The National Aeronautics and Space Administration’s (NASA) Jet Propulsion team (JPL) shared the humming sound of its Mars Ingenuity helicopter that took its flight on the Red Planet last month. On Friday, JPL shared the audio recorded by NASA’s Perseverance Rover as Ingenuity took its fourth flight on Mars. Being one of the fastest moving flights, Ingenuity helicopter’s carbon-fibre blades measured about four feet from tip to tip spin at 2,537 rotor per minute. The audiovisual from Ingenuity’s flight on April 30, posted on Twitter by NASA’S Perseverance Rover, also showed the mini helicopter moving across the surface of the planet as it flew at a height of 872 foot. In its video, NASA explained that the sound was recorded by a microphone on SuperCam which is a laser instrument on Perseverance. NASA said in a statement that the laser zaps rocks from a distance and studies their vapor with a spectrometer to reveal their chemical composition. It is suggested that viewers use headphones to hear the low humming sound of Ingenuity since the helicopter was 263 feet away from the rover when the sound was being recorded.

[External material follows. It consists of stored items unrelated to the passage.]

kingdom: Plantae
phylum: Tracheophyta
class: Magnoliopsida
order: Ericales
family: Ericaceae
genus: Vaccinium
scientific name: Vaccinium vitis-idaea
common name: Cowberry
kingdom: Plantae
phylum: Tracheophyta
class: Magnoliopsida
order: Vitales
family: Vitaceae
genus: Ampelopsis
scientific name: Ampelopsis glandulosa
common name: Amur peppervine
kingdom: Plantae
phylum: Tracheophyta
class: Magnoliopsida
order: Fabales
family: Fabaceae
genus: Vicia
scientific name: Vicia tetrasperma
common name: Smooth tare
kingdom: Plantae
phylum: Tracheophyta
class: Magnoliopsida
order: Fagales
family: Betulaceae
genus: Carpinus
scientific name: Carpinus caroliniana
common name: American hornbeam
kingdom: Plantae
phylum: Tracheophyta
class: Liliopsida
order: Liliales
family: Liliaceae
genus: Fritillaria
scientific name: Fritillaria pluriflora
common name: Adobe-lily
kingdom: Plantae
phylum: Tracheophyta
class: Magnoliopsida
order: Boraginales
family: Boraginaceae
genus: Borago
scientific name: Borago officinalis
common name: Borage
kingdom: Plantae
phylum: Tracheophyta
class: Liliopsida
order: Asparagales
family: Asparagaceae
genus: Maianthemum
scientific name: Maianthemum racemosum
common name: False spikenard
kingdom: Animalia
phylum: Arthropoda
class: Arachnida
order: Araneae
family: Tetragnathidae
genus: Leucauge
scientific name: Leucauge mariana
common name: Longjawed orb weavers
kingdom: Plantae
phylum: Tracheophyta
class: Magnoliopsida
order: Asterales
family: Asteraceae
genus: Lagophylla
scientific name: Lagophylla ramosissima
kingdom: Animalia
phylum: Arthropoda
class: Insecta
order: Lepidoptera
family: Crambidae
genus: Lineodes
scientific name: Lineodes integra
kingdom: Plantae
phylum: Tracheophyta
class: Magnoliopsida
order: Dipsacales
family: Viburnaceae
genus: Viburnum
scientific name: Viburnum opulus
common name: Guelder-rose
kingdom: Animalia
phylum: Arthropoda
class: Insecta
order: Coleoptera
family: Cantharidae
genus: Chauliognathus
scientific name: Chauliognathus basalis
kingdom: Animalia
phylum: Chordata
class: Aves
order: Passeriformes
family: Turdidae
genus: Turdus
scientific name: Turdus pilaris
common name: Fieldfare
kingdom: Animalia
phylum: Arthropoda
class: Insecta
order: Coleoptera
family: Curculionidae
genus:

NASA mentioned in its video that scientists were not sure if viewers would be able to hear anything and sound from the blade was isolated and its volume was increased to make it easier to hear for the audience. The video also presents an example of the Doppler Effect when Ingenuity’s sound changes as it leaves the area and then comes back. The helicopter’s hum can be heard faintly above the sound of the Martian winds.
I’ve seen what the #MarsHelicopter can do – and now I’ve heard it. 🎧 Grab headphones and listen to the otherworldly hum of Ingenuity’s blades as it headed south to scout a new area on its fourth flight.
— NASA's Perseverance Mars Rover (@NASAPersevere) May 7, 2021
With this new dimension of sound added to the space exploration field, scientists can now hear how their machines are performing in space or on other planets just like how a pilot would listen to the sound of aeroplanes here on Earth to distinguish which model it is. The video also shows Ingenuity making its smooth landing that was captured by Perseverance Rover’s Mastcam-Z imager.